I have a CLR stored procedure running on SQL Server 2014. This stored procedure gathers some data (generally numbering in the tens-of-thousands of rows range), runs some computations on the data, generating an output dataset, and writes that output dataset to a couple of destination tables. For small runs, this takes a few seconds. For our larger runs, it's currently taking about 25 minutes. During that 25 minutes, we have observed a significant number of SQLCLR_QUANTUM_PUNISHMENT waits. So I'm trying to educate myself on what we can do to reduce the occurrence of these waits. I've found plenty of resources that tell me, "Occurs when a CLR task is throttled because it has exceeded its execution quantum. This throttling is done in order to reduce the effect of this resource-intensive task on other tasks." And I've read that SQL Server's execution quantum is 4ms. So am I to assume that any time a CLR stored procedure or function takes more that 4ms of CPU time, this wait type will occur?

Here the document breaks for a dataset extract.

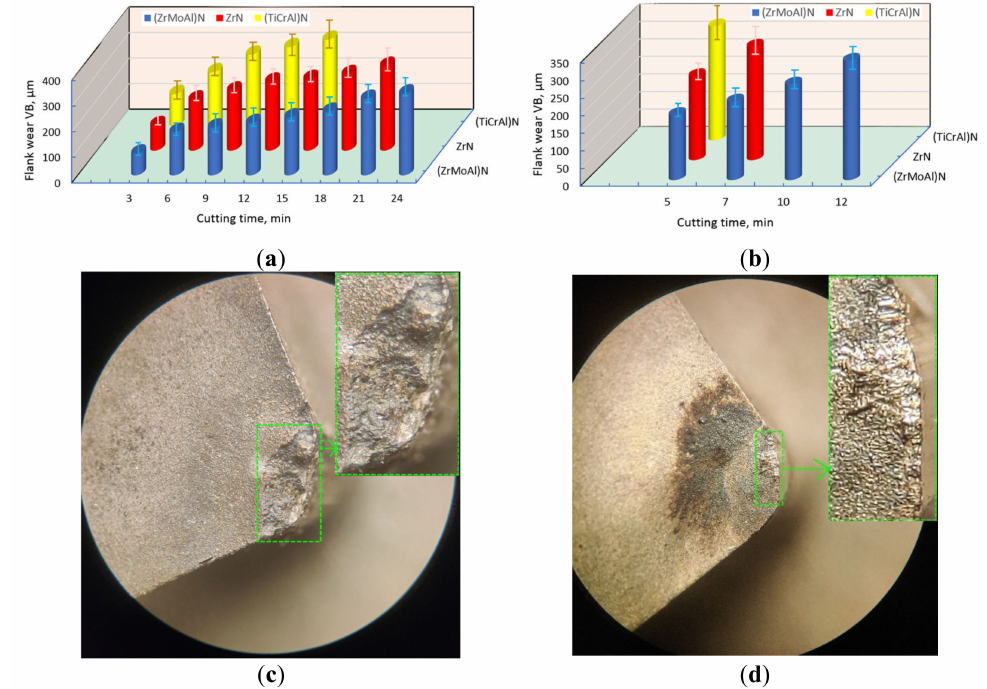
Figure 4. Relationship between the flank wear VB and the cutting time during the turning of Inconel 718 at various cutting speeds: ( a ) v c = 125 m/min and ( b ) v c = 200 m/min. View of the worn rake face of a tool coated with ( c ) (Ti,Cr,Al)N and ( d ) (Zr,Mo,Al)N, v c = 200 m/min. At the cutting speed of v c = 200 m/min, the tool life of the uncoated tool was less than 5 min. At the same cutting speed, the longest tool life was also exhibited by the tool with the coating of (Zr,Mo,Al)N (12 min). Meanwhile, the tool lives of the tools with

Also, I found a reference indicating that some CLR procedures should be yielding. Now, our CLR procedure is single-threaded. I can certainly add some sleep calls at key places and see what kind of affect that has. But I would like to have a better understanding of what's going on. So if anyone has some good knowledge to share or has a link to a good document/article, I would appreciate it. Finding information about this wait type beyond that BOL quote has been a bit difficult.

Best Answer

Unfortunately there is not a lot of information out there on this topic. I can say that yes, you certainly should add the Thread.Sleep(0); to various places in your code. Doing so gives SQL Server an opportunity to control the thread. This is not necessary in places that are doing data access (i.e. SqlClient stuff) as SQL Server already has the ability to manage that.

Also, @Remus Rusanu, in another question (perhaps on Stack Overflow) had recommended using Thread.BeginThreadAffinity / Thread.EndThreadAffinity to manage long-running processes, but using those requires that the Assembly be set to UNSAFE.